However, there is also an estimate of 26,000 dead. Besides the fatalities, about 53,753 Soviet soldiers were wounded, and 264 were missing. Total losses amount to 55,470 with the 14,453 figure or 80,017 under the higher estimate.

Chechen Wars

Following the collapse of the USSR, the Chechen Republic of Ichkeria declared independence and sought to secede from Russia. The First Chechen War, running from December 11, 1994, to August 31, 1996, ended with Ichkeria's victory, while Russia faced heavy casualties.
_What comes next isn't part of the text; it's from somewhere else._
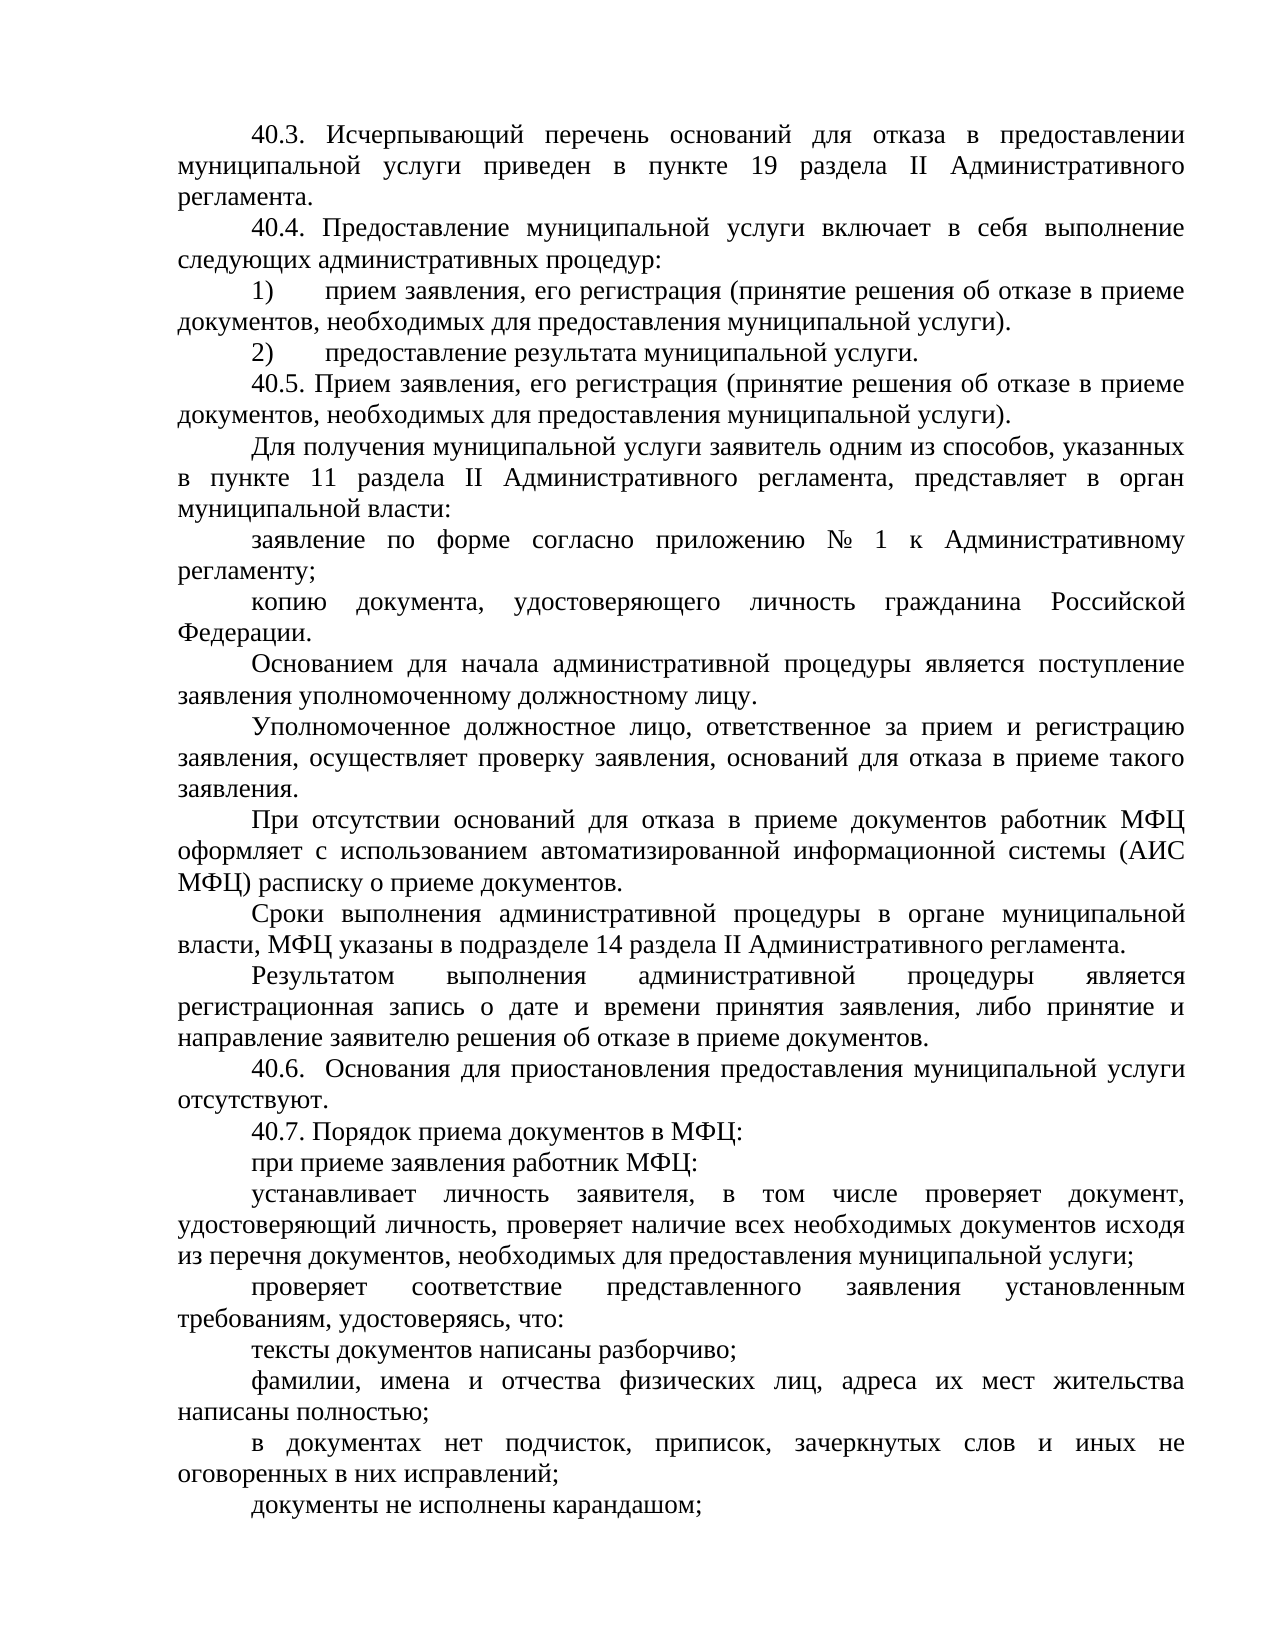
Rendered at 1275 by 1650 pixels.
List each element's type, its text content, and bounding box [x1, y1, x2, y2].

The official Russian estimate for the First Chechen War is 6,000 dead and missing and nearly 18,000 wounded; however, the Soldiers' Mothers Committee reports more than 11,000 (killed or missing and up to 25,000 wounded.

Russia, refusing to relinquish Ichkeria, conducted another crackdown in 1999-2000, obliterating its statehood. These operations cost security forces over 6,000 lives according to official data. Independent estimates, notably from Janes, suggest Russia lost 9,000-11,000 killed from 1999 to 2002.

The overall estimate from the Soldiers' Mothers Committee puts Russian military losses in both wars at 14,000 killed.

In October 2022, the Ukrainian parliament officially recognized the Chechen wars as the genocide of the Chechen people. Ichkeria itself is regarded as temporarily occupied by Russia.

Comparing Russian Army Losses in Ukraine with Other Wars

The Russian army has endured significant losses during its invasion of Ukraine. With 500,000 personnel lost, the toll far exceeds those of both the Afghanistan and Chechen conflicts combined.